All in all, even laying low and just living my life quietly as I have been to this point, you have a pretty comprehensive glimpse of my life as it is. You know where I work, where I play, how I feel, who my friends are, where I live, and, more frighteningly than the availability of my security number and financial history...how poorly I play roller hockey on Thursday nights.
Mind you, I am by no stretch of the imagination a private or paranoid person. If you want to know how many people I've slept with or what my greatest fears or ambitions are or what my last ailment was that sent me to the doctor, hell, if you care enough to ask I'll tell ya! This is the person who stayed alone in a giant empty house with a complete stranger in Sicily who could have been the Godfather descended for all I knew (and rumor had it his friend did sleep with a knife under his mattress, so...); or hitched a ride from north New Zealand to South with some random -very random- Finnish guy in a campervan that I found on a message board online offering a shared ride. I not only lived to tell the tales, but they were some of the best experiences of my life, with countless others more that are similar.
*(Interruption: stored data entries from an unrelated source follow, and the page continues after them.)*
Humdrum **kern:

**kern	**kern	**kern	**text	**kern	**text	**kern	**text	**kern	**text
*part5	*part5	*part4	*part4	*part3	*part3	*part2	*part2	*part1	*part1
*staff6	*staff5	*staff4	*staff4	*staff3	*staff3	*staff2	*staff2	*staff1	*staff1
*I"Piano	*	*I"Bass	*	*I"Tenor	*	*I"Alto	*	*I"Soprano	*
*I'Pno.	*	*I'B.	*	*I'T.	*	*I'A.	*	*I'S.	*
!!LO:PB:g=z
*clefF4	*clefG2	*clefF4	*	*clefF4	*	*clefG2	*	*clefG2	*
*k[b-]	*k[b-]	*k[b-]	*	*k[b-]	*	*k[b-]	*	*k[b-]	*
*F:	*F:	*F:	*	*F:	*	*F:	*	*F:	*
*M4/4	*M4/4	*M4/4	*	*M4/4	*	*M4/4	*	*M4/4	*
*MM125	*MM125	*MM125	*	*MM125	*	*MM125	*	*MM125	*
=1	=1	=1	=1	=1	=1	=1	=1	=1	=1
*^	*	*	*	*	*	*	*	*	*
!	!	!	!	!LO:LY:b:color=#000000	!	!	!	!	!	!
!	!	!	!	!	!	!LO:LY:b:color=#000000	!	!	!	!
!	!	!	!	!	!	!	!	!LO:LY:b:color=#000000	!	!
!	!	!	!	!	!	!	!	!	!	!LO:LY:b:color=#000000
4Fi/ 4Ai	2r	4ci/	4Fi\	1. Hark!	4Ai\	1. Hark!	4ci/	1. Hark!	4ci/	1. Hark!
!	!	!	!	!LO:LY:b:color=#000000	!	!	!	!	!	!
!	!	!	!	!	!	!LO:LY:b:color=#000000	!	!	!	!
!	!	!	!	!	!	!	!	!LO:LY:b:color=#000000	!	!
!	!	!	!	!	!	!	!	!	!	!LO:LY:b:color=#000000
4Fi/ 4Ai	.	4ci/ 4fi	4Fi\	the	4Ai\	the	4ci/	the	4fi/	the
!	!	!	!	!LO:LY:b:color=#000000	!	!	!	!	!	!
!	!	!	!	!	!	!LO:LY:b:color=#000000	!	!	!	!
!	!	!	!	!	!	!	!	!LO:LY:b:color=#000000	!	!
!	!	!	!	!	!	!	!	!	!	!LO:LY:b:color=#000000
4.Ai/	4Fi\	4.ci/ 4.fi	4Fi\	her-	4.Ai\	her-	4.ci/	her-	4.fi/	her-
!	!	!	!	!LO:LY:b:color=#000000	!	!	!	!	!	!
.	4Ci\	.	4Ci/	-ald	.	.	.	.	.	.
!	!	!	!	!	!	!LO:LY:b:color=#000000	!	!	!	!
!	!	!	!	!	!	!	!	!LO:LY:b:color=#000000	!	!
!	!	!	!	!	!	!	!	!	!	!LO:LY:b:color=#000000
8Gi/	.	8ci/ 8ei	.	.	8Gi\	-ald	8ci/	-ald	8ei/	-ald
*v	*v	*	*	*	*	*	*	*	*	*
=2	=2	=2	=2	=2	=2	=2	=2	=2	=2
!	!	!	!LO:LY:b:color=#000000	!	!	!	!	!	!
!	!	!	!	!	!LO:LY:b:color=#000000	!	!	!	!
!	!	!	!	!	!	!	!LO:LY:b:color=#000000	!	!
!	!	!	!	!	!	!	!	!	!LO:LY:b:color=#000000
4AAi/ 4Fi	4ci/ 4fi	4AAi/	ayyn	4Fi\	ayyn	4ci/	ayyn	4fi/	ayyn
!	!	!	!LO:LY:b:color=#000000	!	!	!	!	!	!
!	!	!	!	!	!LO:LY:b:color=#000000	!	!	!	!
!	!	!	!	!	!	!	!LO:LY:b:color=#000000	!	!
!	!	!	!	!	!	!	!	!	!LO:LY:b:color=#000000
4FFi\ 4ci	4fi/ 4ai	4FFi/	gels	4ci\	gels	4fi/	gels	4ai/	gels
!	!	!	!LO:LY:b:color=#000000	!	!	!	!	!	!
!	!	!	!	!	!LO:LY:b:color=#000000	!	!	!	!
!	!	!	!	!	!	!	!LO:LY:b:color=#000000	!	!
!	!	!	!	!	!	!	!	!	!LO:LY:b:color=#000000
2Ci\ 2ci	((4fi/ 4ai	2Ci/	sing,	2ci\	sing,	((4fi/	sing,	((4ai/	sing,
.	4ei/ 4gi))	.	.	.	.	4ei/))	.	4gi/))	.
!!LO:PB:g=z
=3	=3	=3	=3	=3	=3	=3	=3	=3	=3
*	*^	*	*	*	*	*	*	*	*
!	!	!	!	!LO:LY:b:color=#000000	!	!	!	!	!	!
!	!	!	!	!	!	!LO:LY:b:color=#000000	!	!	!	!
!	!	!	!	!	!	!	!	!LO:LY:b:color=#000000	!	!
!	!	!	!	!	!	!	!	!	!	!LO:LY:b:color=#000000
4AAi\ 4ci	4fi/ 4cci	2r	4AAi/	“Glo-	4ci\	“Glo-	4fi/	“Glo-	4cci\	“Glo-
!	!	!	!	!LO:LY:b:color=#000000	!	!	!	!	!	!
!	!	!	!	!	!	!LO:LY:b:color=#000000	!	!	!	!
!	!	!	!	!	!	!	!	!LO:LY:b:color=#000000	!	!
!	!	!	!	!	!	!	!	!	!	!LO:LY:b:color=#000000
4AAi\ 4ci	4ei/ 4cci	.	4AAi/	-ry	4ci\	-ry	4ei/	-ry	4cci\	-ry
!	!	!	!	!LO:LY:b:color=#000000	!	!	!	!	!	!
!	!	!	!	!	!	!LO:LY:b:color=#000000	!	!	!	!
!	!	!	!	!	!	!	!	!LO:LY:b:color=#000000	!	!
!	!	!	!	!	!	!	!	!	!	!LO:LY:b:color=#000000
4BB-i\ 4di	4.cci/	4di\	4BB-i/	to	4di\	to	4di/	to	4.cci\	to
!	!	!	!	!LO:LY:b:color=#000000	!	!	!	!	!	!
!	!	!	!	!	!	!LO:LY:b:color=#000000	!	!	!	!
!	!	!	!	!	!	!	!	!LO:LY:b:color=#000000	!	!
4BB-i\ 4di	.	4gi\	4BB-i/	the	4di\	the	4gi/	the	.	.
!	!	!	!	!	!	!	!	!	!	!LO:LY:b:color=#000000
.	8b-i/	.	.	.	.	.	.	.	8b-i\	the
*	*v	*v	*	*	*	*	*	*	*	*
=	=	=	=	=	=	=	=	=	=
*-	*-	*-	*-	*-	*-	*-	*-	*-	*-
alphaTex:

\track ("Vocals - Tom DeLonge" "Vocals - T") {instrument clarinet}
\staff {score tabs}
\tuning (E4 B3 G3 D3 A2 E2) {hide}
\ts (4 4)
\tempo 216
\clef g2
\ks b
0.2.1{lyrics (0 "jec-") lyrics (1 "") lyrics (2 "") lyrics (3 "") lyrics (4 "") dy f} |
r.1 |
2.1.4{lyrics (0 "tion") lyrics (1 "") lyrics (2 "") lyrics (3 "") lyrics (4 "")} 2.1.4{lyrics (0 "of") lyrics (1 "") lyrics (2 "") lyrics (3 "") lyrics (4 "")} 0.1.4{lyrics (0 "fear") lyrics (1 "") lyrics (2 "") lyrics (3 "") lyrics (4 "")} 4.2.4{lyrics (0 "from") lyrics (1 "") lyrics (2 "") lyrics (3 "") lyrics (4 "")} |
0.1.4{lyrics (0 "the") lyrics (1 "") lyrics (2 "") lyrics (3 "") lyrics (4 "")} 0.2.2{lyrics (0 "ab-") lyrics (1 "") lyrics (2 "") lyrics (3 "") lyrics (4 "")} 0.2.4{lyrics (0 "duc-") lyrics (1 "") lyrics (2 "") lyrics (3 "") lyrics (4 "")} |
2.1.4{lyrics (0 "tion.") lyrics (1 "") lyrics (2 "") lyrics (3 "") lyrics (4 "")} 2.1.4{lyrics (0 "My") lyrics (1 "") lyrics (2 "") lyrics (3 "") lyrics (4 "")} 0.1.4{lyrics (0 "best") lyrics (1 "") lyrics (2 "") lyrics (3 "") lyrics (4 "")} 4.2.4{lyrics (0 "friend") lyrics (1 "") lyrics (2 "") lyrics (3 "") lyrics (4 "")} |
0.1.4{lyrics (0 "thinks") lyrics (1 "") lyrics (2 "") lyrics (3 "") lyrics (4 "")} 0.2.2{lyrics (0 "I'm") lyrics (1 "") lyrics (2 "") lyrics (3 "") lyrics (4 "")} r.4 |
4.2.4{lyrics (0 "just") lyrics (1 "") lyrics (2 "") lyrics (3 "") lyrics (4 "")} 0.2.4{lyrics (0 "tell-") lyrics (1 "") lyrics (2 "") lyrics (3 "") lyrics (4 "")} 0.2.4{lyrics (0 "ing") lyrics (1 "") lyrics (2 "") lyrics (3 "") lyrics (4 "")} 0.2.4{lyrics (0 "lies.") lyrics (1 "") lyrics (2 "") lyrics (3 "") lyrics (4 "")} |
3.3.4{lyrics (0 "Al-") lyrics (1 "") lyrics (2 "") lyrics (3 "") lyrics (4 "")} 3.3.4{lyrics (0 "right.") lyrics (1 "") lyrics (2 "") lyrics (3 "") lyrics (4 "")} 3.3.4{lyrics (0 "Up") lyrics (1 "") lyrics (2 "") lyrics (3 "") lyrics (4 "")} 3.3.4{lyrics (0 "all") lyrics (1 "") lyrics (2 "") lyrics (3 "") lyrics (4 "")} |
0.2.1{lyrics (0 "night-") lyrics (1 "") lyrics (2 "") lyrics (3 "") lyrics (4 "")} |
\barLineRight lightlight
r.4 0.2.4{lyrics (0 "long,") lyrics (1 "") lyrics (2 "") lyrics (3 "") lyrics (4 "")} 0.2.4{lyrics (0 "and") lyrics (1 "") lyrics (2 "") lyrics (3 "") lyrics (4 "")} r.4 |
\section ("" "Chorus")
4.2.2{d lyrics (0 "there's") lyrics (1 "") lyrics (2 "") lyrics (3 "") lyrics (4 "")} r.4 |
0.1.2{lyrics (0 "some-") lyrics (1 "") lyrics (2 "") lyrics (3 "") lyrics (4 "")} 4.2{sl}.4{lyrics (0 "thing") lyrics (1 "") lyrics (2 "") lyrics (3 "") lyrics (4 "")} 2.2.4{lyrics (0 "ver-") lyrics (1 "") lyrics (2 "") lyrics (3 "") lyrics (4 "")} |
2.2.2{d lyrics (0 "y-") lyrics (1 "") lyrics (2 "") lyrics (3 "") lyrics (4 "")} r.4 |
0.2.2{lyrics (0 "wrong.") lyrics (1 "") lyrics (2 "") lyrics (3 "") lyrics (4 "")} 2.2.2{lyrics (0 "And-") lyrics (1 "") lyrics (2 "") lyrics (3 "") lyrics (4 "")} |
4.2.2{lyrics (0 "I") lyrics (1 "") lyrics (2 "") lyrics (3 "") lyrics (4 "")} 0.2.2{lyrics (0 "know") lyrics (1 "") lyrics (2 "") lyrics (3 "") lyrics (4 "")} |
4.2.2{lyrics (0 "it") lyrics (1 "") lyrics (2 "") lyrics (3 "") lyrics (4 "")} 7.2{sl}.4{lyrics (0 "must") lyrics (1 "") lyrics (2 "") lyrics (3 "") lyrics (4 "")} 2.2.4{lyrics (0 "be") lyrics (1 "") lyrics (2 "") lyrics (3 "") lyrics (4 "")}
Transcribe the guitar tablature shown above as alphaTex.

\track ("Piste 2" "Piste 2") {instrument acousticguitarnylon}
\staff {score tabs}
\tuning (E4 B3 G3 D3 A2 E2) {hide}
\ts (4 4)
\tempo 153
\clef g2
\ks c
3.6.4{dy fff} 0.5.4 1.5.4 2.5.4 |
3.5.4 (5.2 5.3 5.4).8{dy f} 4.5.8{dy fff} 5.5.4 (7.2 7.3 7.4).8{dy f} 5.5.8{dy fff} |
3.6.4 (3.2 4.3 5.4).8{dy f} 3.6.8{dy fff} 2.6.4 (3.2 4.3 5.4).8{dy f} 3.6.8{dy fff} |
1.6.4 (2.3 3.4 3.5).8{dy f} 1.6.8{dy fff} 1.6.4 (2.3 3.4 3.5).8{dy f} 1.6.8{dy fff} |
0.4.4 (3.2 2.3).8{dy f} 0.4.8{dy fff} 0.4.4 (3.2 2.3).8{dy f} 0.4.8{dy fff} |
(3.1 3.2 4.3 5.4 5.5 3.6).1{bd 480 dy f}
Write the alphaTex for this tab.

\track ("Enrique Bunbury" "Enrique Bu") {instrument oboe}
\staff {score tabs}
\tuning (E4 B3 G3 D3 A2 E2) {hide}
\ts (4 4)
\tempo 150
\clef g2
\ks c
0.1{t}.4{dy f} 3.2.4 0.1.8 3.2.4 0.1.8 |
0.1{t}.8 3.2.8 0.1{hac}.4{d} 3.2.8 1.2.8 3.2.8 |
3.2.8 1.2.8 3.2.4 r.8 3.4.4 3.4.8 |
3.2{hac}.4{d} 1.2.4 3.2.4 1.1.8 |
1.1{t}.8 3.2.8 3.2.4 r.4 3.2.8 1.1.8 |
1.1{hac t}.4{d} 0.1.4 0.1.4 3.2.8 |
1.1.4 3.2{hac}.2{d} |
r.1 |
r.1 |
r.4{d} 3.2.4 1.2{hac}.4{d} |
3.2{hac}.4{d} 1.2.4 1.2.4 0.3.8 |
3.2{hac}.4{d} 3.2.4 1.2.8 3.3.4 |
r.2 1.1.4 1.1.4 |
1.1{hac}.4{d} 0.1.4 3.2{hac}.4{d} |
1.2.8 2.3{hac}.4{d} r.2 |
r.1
But none of the things I've put out there could truly come back to haunt me. I haven't yet put out much controversial opinion. The one time I did in my editorial column in the college paper ha boy did I get razed! The teacher had her entire class sit down and write me critical letters. That's not to say I don't still stand by my opinion, but I do definitely take it to heart. Anyone who opens themselves up, opens themselves up to a bashing. While I am a little hesitant to face that ideological resistance head-on, I am more hesitant though, to open up to full-on stalking potential. The internet is vast and deep, as I was saying, beyond comprehension. I know that once I venture on and take this next step, there's no turning back. Bank accounts could be drained, homes could be staked, names could be slandered, ideas could be libeled, throats could be slit. Am I being dramatic? Have YOU read the news lately?
The tradeoff to all this? Not fame, not fortune. I said it tongue-in-cheek when I started my entry with that the other day. The tradeoff is exactly the other side of that coin: the freedom. The freedom to know that you are as open and honest with the universe as you can be. The freedom to enjoy expression to your fellow person who shares and toils and revels in this life beside you. Even if I were to pay an ultimate penance for it, on whatever edge of the continuum, along with everything else I resolved a long time ago that I would rather take the chance and live a shorter life because of it than to live a longer one in fear of it. And what are chances? A funny word, if you think about it. It means risk. It also means opportunity.
If you end up remembering me someday, I hope you'll remember me as someone who took so many chances in life.